Who holds the responsibility to remediate mold in a Rhode Island rental house?
Landlord-tenant laws in Rhode Island require that landlords prevent the occurrence of mold by handling all moisture and ventilation problems. When not addressed on time and correctly, they may cause mold growth in a property.
Tenants must report moisture-related problems as soon as they happen. Landlords must fix the problem within a reasonable time before they cause damage to the home and the tenant’s belongings.
- Keep the property safe and habitable.
- Make all repairs for problems reported within a reasonable time.
- Keep all electrical and plumbing appliances in good working condition.
- Meet all required local housing regulations.
- Lawful evictions.
- Collect rent in agreed-upon amounts and time.
- Supply heat and both hot and cold water.
- Provide garbage receptacles and ensure timely and proper removal.
Tenant rights and responsibilities in Rhode Island
- Maintain the property in safe, sanitary, and habitable conditions.
- Pay rent on time.
- Do not damage the property intentionally.
- No retaliation by a landlord for reporting to a government agency.
How long does a Rhode Island landlord have to fix mold?
Landlords in Rhode Island have up to 20 days upon receiving notice of the presence of mold to have it repaired.
Tenants are required to allow their landlords reasonable time to fix reported problems.
When it is an emergency, landlords have up to 48 hours to fix mold or other damage in their homes.
If you cannot contact your landlord during an emergency, you can repair and deduct the cost from your rent. Provide the landlord with a receipt of the repairs.
If they fail to fix the problem, Rhode Island law allows tenants to withhold rent until the landlord fixes their problem. Tenants can also pay for repairs worth up to $125 and deduct it from the rent.
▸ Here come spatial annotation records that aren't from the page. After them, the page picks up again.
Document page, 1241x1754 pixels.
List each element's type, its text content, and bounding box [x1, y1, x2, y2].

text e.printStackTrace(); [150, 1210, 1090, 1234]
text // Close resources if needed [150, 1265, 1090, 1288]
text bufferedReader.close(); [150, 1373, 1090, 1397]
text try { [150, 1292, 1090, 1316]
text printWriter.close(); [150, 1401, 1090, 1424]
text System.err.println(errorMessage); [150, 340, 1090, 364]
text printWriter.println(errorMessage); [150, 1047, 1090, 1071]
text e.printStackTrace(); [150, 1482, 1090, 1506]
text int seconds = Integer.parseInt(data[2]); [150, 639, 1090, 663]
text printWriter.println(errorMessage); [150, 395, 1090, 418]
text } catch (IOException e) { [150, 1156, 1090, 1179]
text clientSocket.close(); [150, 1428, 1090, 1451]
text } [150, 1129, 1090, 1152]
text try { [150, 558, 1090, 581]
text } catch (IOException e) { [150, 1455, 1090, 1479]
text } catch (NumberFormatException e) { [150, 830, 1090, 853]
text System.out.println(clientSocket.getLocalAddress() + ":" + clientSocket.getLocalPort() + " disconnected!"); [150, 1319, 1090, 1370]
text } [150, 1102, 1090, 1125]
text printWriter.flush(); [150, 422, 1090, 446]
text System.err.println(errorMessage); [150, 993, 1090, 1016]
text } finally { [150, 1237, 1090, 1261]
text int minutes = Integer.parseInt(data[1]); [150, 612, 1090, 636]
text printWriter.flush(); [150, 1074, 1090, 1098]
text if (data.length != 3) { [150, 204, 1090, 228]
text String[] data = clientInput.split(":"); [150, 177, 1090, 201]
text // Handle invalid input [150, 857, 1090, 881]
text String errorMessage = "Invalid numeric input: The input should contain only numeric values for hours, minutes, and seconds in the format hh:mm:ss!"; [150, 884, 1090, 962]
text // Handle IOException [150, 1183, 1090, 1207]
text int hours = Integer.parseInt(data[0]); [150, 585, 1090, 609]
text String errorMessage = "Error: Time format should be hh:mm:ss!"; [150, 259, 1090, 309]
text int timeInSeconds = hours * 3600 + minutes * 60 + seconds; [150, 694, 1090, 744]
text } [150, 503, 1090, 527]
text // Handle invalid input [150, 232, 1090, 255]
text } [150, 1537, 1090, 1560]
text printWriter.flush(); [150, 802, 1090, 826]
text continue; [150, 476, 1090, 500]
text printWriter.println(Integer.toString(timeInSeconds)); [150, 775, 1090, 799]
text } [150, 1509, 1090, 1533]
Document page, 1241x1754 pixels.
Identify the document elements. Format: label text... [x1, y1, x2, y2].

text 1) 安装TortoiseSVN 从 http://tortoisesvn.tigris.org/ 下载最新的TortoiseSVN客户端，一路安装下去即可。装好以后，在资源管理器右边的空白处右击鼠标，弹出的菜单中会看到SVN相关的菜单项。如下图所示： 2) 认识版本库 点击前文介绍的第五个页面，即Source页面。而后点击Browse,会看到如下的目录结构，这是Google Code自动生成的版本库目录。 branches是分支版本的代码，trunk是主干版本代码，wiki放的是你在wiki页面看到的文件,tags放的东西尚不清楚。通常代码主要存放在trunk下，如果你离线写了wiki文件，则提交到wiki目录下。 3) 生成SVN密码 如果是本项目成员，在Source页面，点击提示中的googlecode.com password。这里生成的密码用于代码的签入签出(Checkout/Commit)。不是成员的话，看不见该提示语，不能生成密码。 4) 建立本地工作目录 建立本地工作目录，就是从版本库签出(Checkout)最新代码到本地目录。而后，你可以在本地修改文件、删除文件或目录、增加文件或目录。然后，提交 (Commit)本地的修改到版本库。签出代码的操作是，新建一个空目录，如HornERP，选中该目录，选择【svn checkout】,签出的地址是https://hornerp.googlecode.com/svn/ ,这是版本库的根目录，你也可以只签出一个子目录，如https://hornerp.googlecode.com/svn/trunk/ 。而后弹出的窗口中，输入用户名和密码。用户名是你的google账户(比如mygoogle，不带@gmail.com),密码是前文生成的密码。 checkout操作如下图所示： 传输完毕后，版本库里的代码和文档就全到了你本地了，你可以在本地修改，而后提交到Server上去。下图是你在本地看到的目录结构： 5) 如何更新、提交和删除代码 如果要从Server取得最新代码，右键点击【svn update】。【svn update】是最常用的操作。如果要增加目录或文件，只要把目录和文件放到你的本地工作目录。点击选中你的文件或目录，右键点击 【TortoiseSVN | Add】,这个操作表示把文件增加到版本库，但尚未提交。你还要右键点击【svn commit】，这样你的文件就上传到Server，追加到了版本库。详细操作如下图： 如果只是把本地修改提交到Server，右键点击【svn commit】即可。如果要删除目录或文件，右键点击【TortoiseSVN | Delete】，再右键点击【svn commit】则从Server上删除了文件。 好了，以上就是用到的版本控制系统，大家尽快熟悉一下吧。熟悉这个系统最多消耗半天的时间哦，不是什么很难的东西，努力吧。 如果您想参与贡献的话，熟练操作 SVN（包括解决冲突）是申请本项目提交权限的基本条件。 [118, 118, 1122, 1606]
However, tenants must give written notice to the landlord of their intention.
Mold disclosure law in Rhode Island?
Rhode Island laws require landlords and property sellers to provide tenants and buyers with information on mold on their premises.
Federal law also requires property sellers to disclose the presence of lead paint for homes built before 1978.
Additionally, landlords have to disclose any environmental hazards they are aware of in or around the house.
Can you break your rental lease in Rhode Island due to mold?
In Rhode Island and many states, tenants are legally not allowed to break the rental lease if the cause of the mold is their fault.
When tenants notice problems that can cause mold, they should report them to the landlord immediately.
Leaking pipes, taps, floods, and spills are causes of mold in the house. Report these to your landlord before they cause more problems in your unit.
Document the problems in photos and inform your landlord in writing. Also, record all the discussions and promises that the landlord offers.
If the landlord does not fix the problems you report and mold gets too unmanageable levels, you are allowed to withhold the rent until the landlord repairs it.
You must have notified your landlord of your intention to repair in writing before the rent is due.
Constructive eviction is when you break your lease since the unit is no longer habitable because the landlord refused to fix the problems.
If the landlord sues you for the rest of the rent, you must prove in court that the house was uninhabitable, the mold was not your fault, and that you had notified your landlord, and they did not fix the house.
You can legally break your lease to start active military duty or if the landlord discriminates against you.
Can a Rhode Island tenant withhold rent due to mold?
A Rhode Island tenant can withhold rent to compel the landlord to fix some damage in the unit.
Additionally, if the landlord does not repair the problems after a reasonable time, the tenant can repair and deduct the costs from the rent. The tenant must also provide the landlord with an itemized list of the repairs.
Further, the amount deducted from the rent or the cost of repairs must not exceed $125.
Can a Rhode Island tenant seek justice in court due to mold?
In Rhode Island, a tenant can sue the landlord for mold when;
- The landlord refused to fix water leaks reported before the mold appeared.
- If you have spent money in a hospital or on medication due to mold exposure.
- Lost income due to a condition caused by mold exposure.
- If you have spent any money to remediate the mold.
- For mold-related damage to your property not covered by your renters’ insurance.
- For pain and suffering caused by the health effects of mold.
- The mold presence is not your fault.